Blonde, Brainy & Beautiful At Stanford GSB

The Brains Over Blonde website

BUILDING ON HER EXPERIENCE AS A LEADERSHIP FELLOW AT STANFORD

“Tyra was great. She is the definition of reinventing yourself and being relevant,” says Wood. “It was cool to observe her and learn from her as well. It made me realize that everybody has a personal brand. It’s whether you think about it and invest in it. If you are purposeful about it, you can create a unique powerful message. The way the world is going, we shouldn’t be teaching personal branding in the last quarter of business school.”

The key takeaway from Tyra’s course: “I learned that being different is better than being better. Think of the the personal brands that stand out the most in your mind – Miley Cyrus, Rihanna, Kanye, Gaga, and (sigh) Trump. All of these people have a unique ‘it’ factor that makes them difficult to duplicate. I learned that it’s ok and even encouraged to be a bit polarizing and alienate some people, so that the people that you want to reach identify with you and immediately recognize that you’re talking directly to them.”

Wood also took Stanford’s Startup Garage, an immersive second-year course in which student teams work on a business concept. Her team’s project centered on a personalized gifting service, requiring them to interview potential customers and build a website for the business. “It was really helpful in learning how to take the ideation process through to creating an idea. “These processes you learn in class are good in theory, but I can’t tell you how many things have gone wrong and blown up in my face along way. I also don’t know of anyone from the GSB who pursued something similar to this.  So the alumni network has been helpful in so many ways. There were a lot of people who were great to talk to about bootstrapping the business.”

GLOSS FOUNDER EMILY WEISS IS A ROLE MODEL OF SORTS

Anna Frances Wood

Brains Over Blonde also builds on Wood’s experience as a Leadership Fellow at Stanford. The program teaches second-year Stanford MBA students how to effectively develop others by coaching and mentoring first-year MBA students. As a Fellow, Wood worked closely with first-year MBA students, both in small team settings and one-on-one, and  in the autumn quarter was assigned to a squad of six first-year MBA students. The experience, especially the one-on-one coaching over a period of 15 weeks, prepared her to offer coaching and mentoring as a core service of Brains Over Blonde.

A role model of sorts for what she is doing is Emily Weiss, who started a beauty blog called Gloss in 2010 and three years later launched a cosmetics line called Glossier after acquiring a following. That content-first strategy is how Wood is going about Brains Over Blondes.

She plans on offerings lot of service content, with articles and video tutorials on everything from how to create a perfect resume to how to negotiate your salary. The target demographic is young women in the 18 to 30-year range, with a particular focus on the 22-to-27 age group. And she is very much at the center of it as advocate, spokesperson and role model. Clearly, that Tyra Banks personal branding course came in handy.

‘GOOGLE IS DEFINITELY NOT THERE YET’

“While most of the content applies to everyone, I am writing it in my voice and with women in mind,” says Wood. “In addition to that, I am offering one-on-one mentorship and coaching as a way to make money. My ultimate goal is to do courses and webinars, but the focus at first is to build an audience.”
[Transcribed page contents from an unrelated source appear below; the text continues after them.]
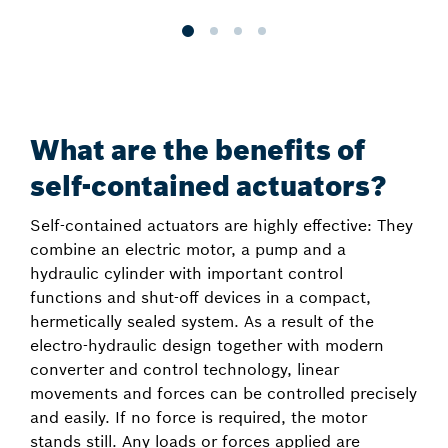
What are the benefits of
self-contained actuators?
Self-contained actuators are highly effective: They
combine an electric motor, a pump and a
hydraulic cylinder with important control
functions and shut-off devices in a compact,
hermetically sealed system. As a result of the
electro-hydraulic design together with modern
converter and control technology, linear
movements and forces can be controlled precisely
and easily. If no force is required, the motor
stands still. Any loads or forces applied are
While grateful for her experience at Google, her time at the tech giant helped lay the groundwork for the idea. “My older male colleagues would frequently joke that maybe if they looked like me they would perform like me, too,” she says. “While that might seem like a compliment on the surface, that cut really deep because it reduced my success to just my gender and outward appearance. Like many women, I found success by hard work and playing by the rules.”

What does Wood think of the recent controversy at Google when an employee was fired after writing a controversial memo that claimed that women had biological issues that prevented them from being as successful as men in tech? “I wrote my thesis on diversity in the workplace and took an unconscious bias course at Google,” says Wood. “I believe Google is truly dedicated to wanting to improve and make diversity inclusion a big part of the culture, but Google definitely is not there yet. When you work there it is pretty homogenous in terms of thought.”